> Exercises
1. Reproduce the part of the forum thread on multithreading from "There is precisely" up to and including "what it is.".
2. For each statement about the forum thread on multithreading, say yes or no and quote the words of the thread that decide it: (a) superjer describes an app whose run time dropped from 4 hours to 1 hour. (b) asuffield says threading is fundamentally the right solution in several situations. (c) asuffield blames early versions of Java for spreading the belief.
3. Write the next part of the forum thread on multithreading, picking up after its last sentence.

|
Speaking of unstable databases....
Last post 02-08-2008 2:37 AM by asuffield. 100 replies.
-
-
asuffield


- Joined on 05-31-2006
- Posts 2,137
|
Re: Speaking of unstable databases....
superjer:I'm not even sure what to say to you guys... but multithreading can vastly improve "perceived performance" in certain situations. Right now I'm working on an app that completes 3.99 times faster with 4 threads than with just one. We're talking 4 hours down to 1 hour.
This indicates a bug or design flaw in the application, if all those threads are running on the same processor. You could have done it even faster with a single thread. The fact that you didn't do this does not mean anything. LoztInSpace:Multithreading works well when you have
blocking IO combined with CPU work. Like, for example, a database,
an operating system, a web server to name a few. Any application that
exhibits the IO+CPU+IO will typically benefit from MT. This one falls under the heading of "popular but wrong beliefs". Any application of this form will benefit vastly more from being written by somebody who understands how to do it right in a single thread. This is because the number of threads required in order to unjam the system when using braimdamaged IO will always vastly exceed the number of available processors by several orders of magnitude. Early versions of Java are largely responsible for propagating this belief, because their OS interface library was too broken to support doing it right. This was fixed years ago.
There is precisely one situation in which threading is fundamentally the right solution, and that is to utilise multiple processors in an SMP system. Under any other circumstances there is a faster and better way, even if you don't know what it is.
|
|
-
-
asuffield


- Joined on 05-31-2006
- Posts 2,137
|
Re: Speaking of unstable databases....
superjer:Automatic parallelization is very limited in scope. In a ray-tracer, for example, which is highly parallelizable, the compiler is not going to make it parallel for you. You have to do it yourself with threads. It's the only way to do it.

> Entries supplied
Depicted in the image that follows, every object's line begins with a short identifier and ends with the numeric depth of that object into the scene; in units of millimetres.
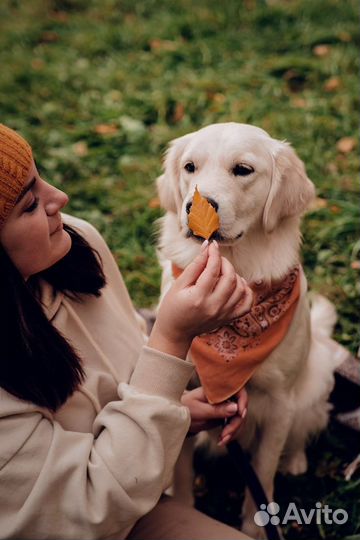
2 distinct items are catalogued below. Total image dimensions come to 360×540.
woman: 1463
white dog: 2027
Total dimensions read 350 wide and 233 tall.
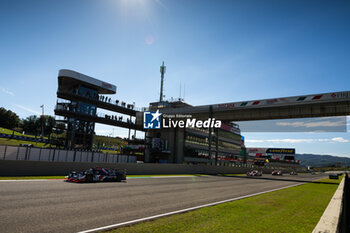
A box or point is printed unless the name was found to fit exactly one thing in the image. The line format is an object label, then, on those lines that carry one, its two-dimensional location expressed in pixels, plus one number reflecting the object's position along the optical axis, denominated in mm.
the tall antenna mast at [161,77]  74950
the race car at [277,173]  51031
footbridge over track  32469
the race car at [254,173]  41438
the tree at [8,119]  101925
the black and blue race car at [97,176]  15758
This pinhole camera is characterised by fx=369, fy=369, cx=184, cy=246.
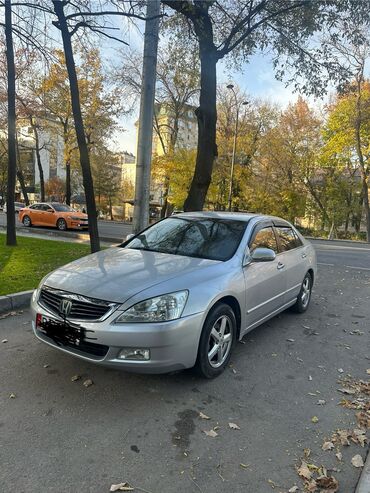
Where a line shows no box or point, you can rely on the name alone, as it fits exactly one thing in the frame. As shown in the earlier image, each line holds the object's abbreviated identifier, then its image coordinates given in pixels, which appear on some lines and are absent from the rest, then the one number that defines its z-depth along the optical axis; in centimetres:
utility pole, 736
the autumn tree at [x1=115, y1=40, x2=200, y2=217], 2822
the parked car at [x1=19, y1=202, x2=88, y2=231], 1883
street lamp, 2850
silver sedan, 304
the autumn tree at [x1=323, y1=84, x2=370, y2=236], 2756
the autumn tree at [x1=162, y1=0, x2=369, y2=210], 987
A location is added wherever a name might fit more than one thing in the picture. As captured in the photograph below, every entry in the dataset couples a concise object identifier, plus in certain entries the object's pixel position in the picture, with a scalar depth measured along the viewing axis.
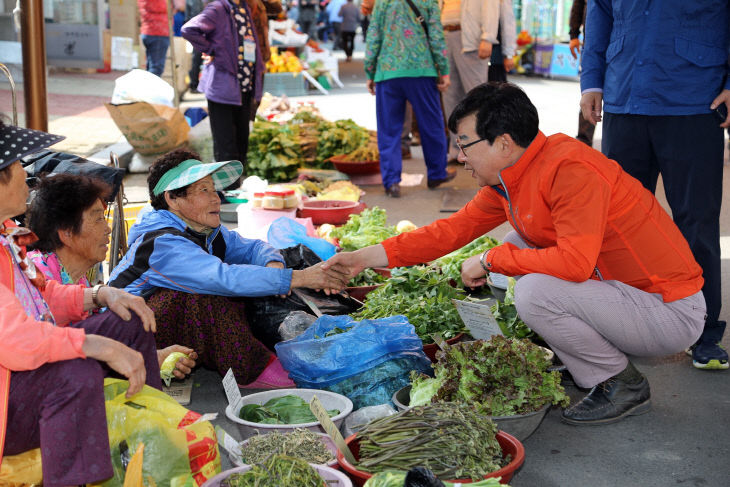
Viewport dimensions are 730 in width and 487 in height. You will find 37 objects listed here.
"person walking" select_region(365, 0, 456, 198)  7.72
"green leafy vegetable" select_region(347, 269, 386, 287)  4.91
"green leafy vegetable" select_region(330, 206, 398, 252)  5.43
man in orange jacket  3.18
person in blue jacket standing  3.85
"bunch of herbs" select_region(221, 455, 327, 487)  2.30
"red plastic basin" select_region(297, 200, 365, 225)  6.58
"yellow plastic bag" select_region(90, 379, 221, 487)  2.45
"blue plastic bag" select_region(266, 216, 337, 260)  4.94
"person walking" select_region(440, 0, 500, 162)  8.59
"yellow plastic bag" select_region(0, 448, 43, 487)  2.42
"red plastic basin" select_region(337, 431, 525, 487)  2.47
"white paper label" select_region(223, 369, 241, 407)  3.06
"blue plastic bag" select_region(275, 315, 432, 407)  3.38
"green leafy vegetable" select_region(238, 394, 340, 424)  3.09
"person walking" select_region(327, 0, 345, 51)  30.57
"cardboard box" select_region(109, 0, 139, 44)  12.02
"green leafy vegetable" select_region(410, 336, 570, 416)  3.01
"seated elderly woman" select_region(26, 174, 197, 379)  3.34
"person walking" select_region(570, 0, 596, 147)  8.15
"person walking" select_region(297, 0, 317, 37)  30.08
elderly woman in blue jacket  3.63
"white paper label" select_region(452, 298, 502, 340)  3.41
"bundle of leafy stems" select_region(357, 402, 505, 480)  2.44
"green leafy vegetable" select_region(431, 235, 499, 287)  4.95
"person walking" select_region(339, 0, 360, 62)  28.17
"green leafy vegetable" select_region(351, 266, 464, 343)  3.90
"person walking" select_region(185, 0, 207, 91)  15.93
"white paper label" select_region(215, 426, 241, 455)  2.65
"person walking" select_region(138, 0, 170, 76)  12.63
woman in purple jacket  7.34
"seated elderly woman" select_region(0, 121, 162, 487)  2.24
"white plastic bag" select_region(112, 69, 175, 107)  8.49
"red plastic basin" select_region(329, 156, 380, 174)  8.95
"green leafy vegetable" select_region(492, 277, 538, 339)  3.83
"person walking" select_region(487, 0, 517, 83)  8.91
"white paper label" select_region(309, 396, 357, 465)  2.57
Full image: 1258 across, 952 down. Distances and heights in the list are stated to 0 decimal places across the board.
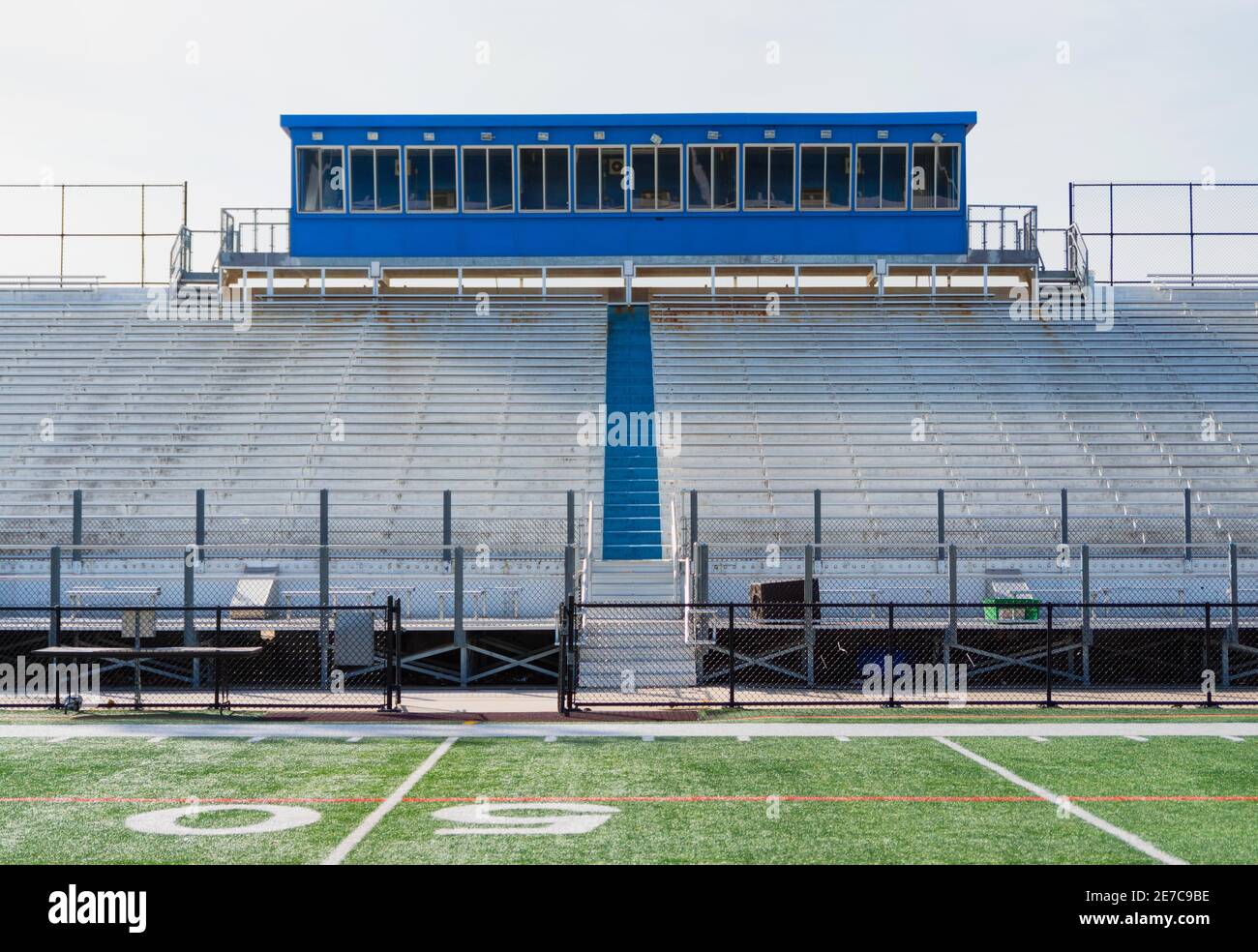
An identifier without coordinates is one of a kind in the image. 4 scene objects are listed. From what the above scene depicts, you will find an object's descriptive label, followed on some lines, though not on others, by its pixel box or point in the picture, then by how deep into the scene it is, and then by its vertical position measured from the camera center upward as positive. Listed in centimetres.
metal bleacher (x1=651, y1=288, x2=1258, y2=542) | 2181 +226
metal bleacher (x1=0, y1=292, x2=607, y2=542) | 2167 +217
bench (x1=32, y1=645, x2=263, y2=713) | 1384 -128
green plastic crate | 1691 -104
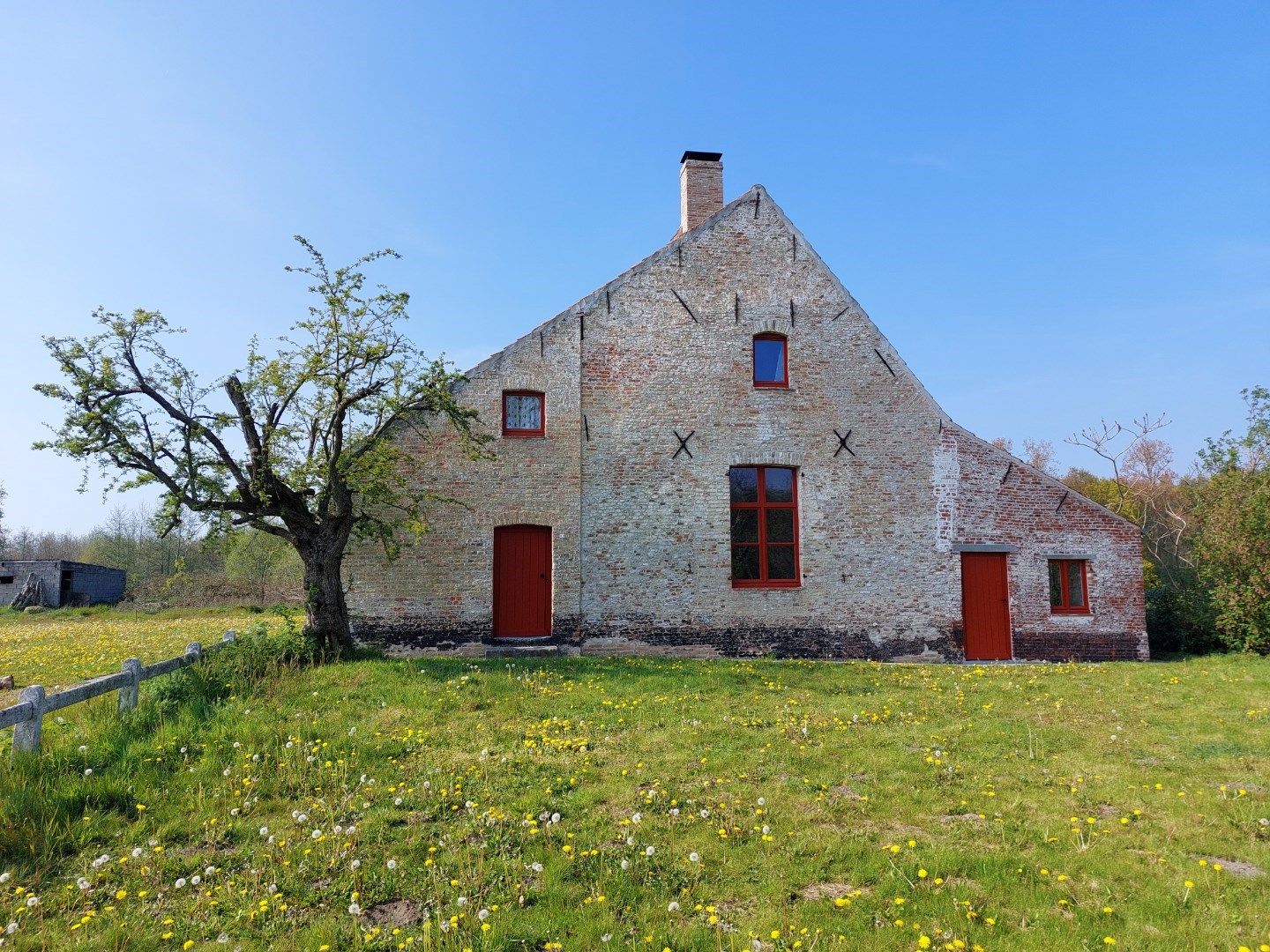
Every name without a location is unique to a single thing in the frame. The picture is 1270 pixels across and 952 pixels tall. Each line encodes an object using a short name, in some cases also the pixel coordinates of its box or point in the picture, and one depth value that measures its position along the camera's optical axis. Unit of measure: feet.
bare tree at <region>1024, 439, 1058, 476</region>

> Results of the tasks
1.
There is precisely one situation in which threading is fundamentally the right solution, and that is to utilise multiple processors in an SMP system. Under any other circumstances there is a faster and better way, even if you don't know what it is.

2.
(a) Yes: "We're talking 4 hours down to 1 hour."
(b) No: "There is precisely one situation in which threading is fundamentally the right solution"
(c) Yes: "Early versions of Java are largely responsible for propagating this belief"

3.
Actually, researchers have been producing compilers that can do just this for the past couple of decades - it's quite possible (and ray tracers are a popular example for them to demonstrate it with). It's just that people don't use those compilers. There is no particularly good reason for this state of affairs, although everybody involved can come up with a plausible-sounding explanation of why it is not their fault.
|
|
-
-
dlikhten


- Joined on 09-27-2007
- New York Citeyah
- Posts 670
|
Re: Speaking of unstable databases....
Outlaw Programmer:Am I missing something here? What does this have to do with multithreading? If he needed locks to make it threadsafe then he could have used Java's built-in locking mechanism. Seemed to me like he felt the database itself was going to be used by more than 1 program (maybe more than 1 instance of this very program) at a given time, which is why he needed file locks to keep the seperate processes from stepping on each other's toes. Thats what I thought. Why would you not use synchronized blocks in
java if you are using a single-threaded application. The only possible
reason for using a lock file is because of multi-threading or
multi-processing applications. Hence my missconceptions why he shoulda
gone for multithreading... O well... Guess well all implement
single-threading lock file applications like MasterPlanSoftware Edit: Why does he even need locks? If he is completely single threaded there are no reason for locks/synchronizations. Locks are for multi-processes. Synchronizations are for multi-threading... So go xplain that one away my friends.
Code is like a box of chocolates. You never know who stuck a turd in there and why. The Stupidest Man On EarthSSDS Bug: Program should not start up
|
|
-
-
superjer


- Joined on 10-04-2007
- Seattle
- Posts 104
|
Re: Speaking of unstable databases....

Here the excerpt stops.